This book is primarily intended to serve as a research-based textbook on sustainable supply chains for graduate programs in Business, Management, Industrial Engineering, and Industrial
Ecology, but it should also be of interest for researchers in the broader sustainable supply chain space, whether from the operations management and industrial engineering side or more from
the industrial ecology and life-cycle assessment side.

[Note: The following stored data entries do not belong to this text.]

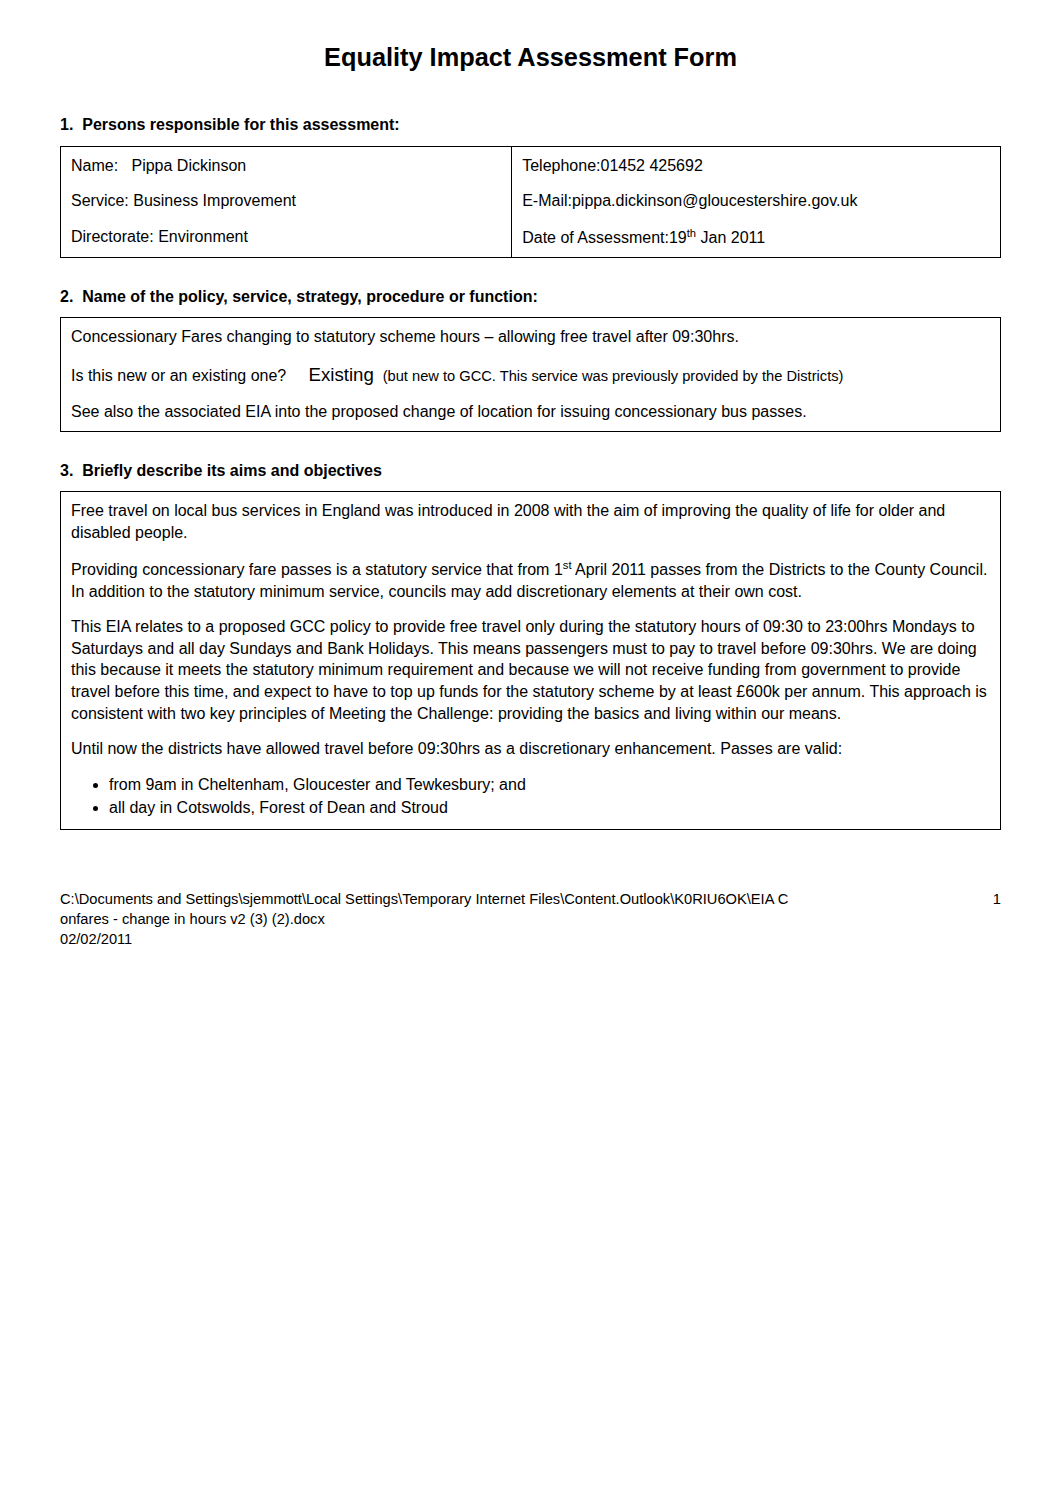Equality Impact Assessment Form
1. Persons responsible for this assessment:
| Name: Pippa Dickinson Service: Business Improvement Directorate: Environment | Telephone:01452 425692 E-Mail:pippa.dickinson@gloucestershire.gov.uk Date of Assessment:19 th Jan 2011 |
2. Name of the policy, service, strategy, procedure or function:
| Concessionary Fares changing to statutory scheme hours – allowing free travel after 09:30hrs. Is this new or an existing one? Existing (but new to GCC. This service was previously provided by the Districts) See also the associated EIA into the proposed change of location for issuing concessionary bus passes. |
3. Briefly describe its aims and objectives
| Free travel on local bus services in England was introduced in 2008 with the aim of improving the quality of life for older and disabled people. Providing concessionary fare passes is a statutory service that from 1 st April 2011 passes from the Districts to the County Council. In addition to the statutory minimum service, councils may add discretionary elements at their own cost. This EIA relates to a proposed GCC policy to provide free travel only during the statutory hours of 09:30 to 23:00hrs Mondays to Saturdays and all day Sundays and Bank Holidays. This means passengers must to pay to travel before 09:30hrs. We are doing this because it meets the statutory minimum requirement and because we will not receive funding from government to provide travel before this time, and expect to have to top up funds for the statutory scheme by at least £600k per annum. This approach is consistent with two key principles of Meeting the Challenge: providing the basics and living within our means. Until now the districts have allowed travel before 09:30hrs as a discretionary enhancement. Passes are valid: from 9am in Cheltenham, Gloucester and Tewkesbury; and all day in Cotswolds, Forest of Dean and Stroud |
C:\Documents and Settings\sjemmott\Local Settings\Temporary Internet Files\Content.Outlook\K0RIU6OK\EIA Confares - change in hours v2 (3) (2).docx
02/02/2011
1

As firms become progressively more tightly coupled in global supply chains, rather than being large vertically integrated monoliths, risks and opportunities associated with activities
upstream or downstream will increasingly impinge upon their own wellbeing. For a firm to thrive, it is increasingly imperative that it be aware of economic, environmental and social
dimensions of the entire supply chain it belongs to, and that it proactively monitor and manage those. Finding efficient solutions towards a more sustainable supply chain is increasingly
important for managers, but clearly this raise difficult questions, often without clear answers. This book aims to provide insights into these kinds of questions for students and
practitioners, based on the latest academic research.
We have noticed a recent surge in the number of courses on “sustainable supply chain management” or related topics, but a relative lack of corresponding teaching materials. While
sustainability has been widely studied at the level of company strategy and extensive related pedagogical materials exist, there is still a relative lack of materials on sustainability with
a supply chain management perspective.